### About this exercise
Your response should consist of the entries below, reproduced exactly and without their images.

Household object change records:

+ + + + +

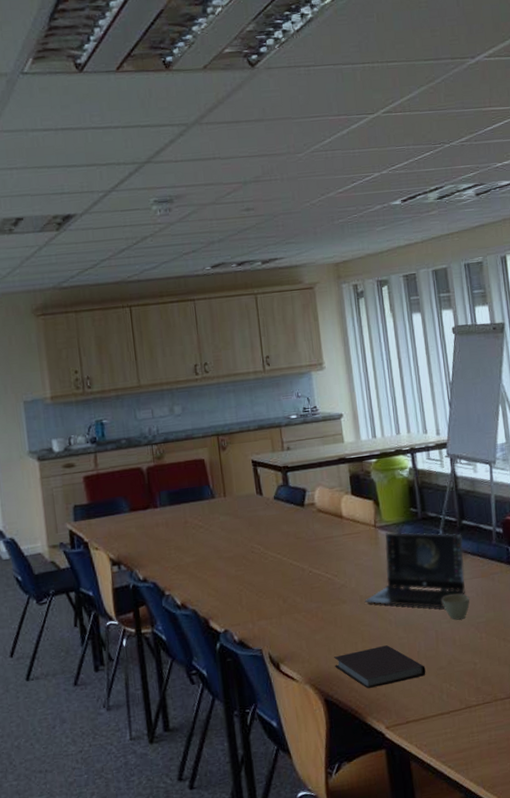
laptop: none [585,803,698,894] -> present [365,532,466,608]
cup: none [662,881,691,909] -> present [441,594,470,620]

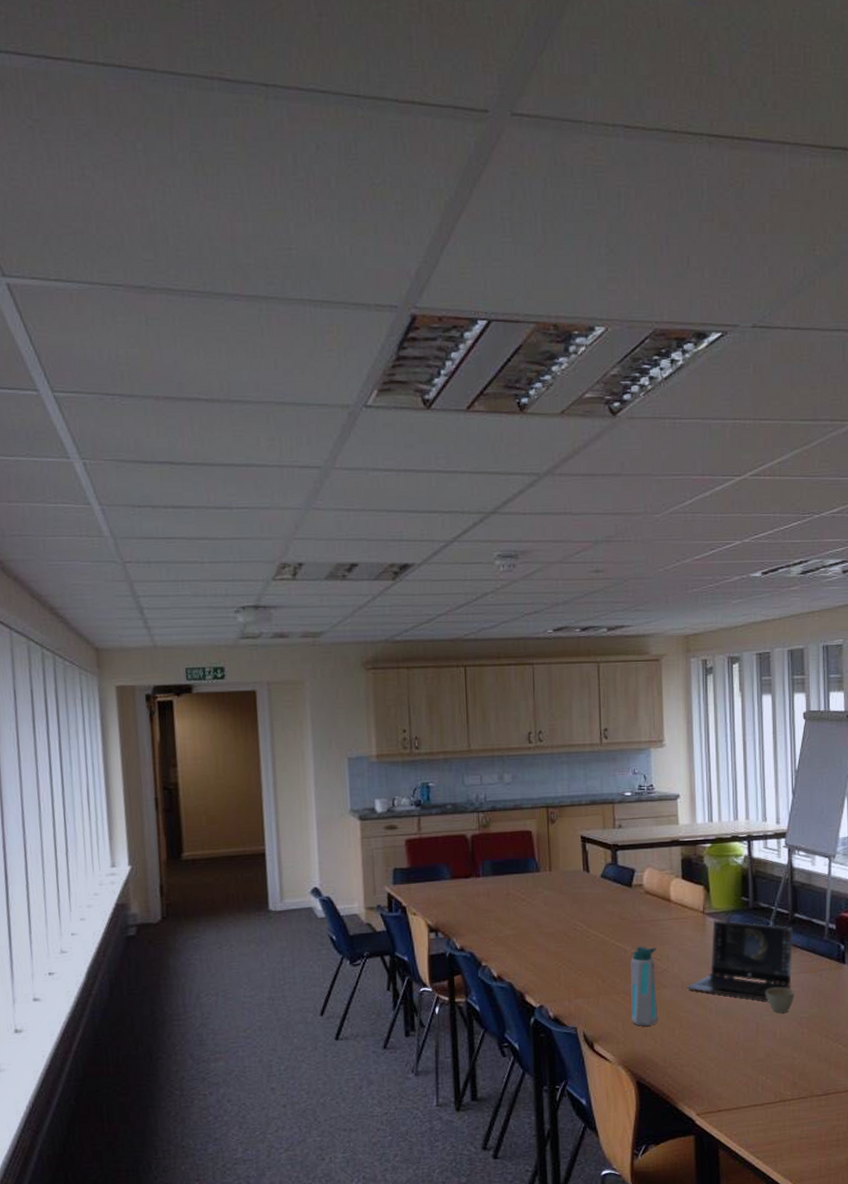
water bottle: none [309,563,341,643] -> present [630,946,659,1026]
notebook: present [334,645,426,689] -> none [650,1033,743,1074]

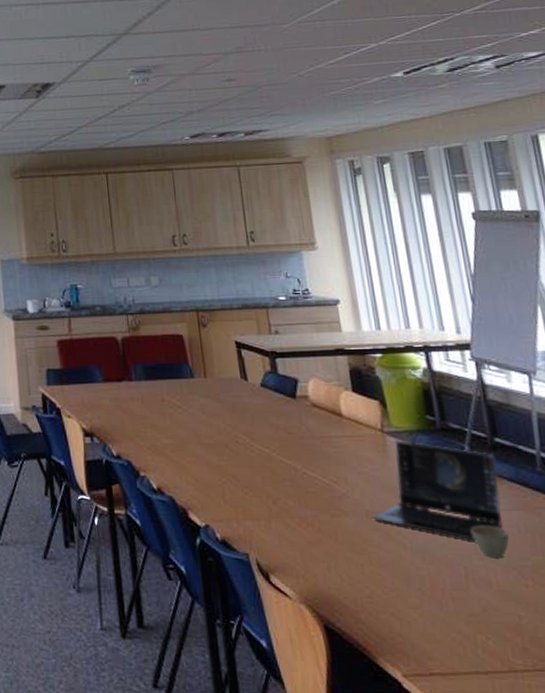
water bottle: present [630,946,659,1026] -> none [303,466,343,559]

+ + + + +

### Solution for this problem
laptop: none [585,803,698,894] -> present [365,532,466,608]
cup: none [662,881,691,909] -> present [441,594,470,620]

water bottle: none [309,563,341,643] -> present [630,946,659,1026]
notebook: present [334,645,426,689] -> none [650,1033,743,1074]

water bottle: present [630,946,659,1026] -> none [303,466,343,559]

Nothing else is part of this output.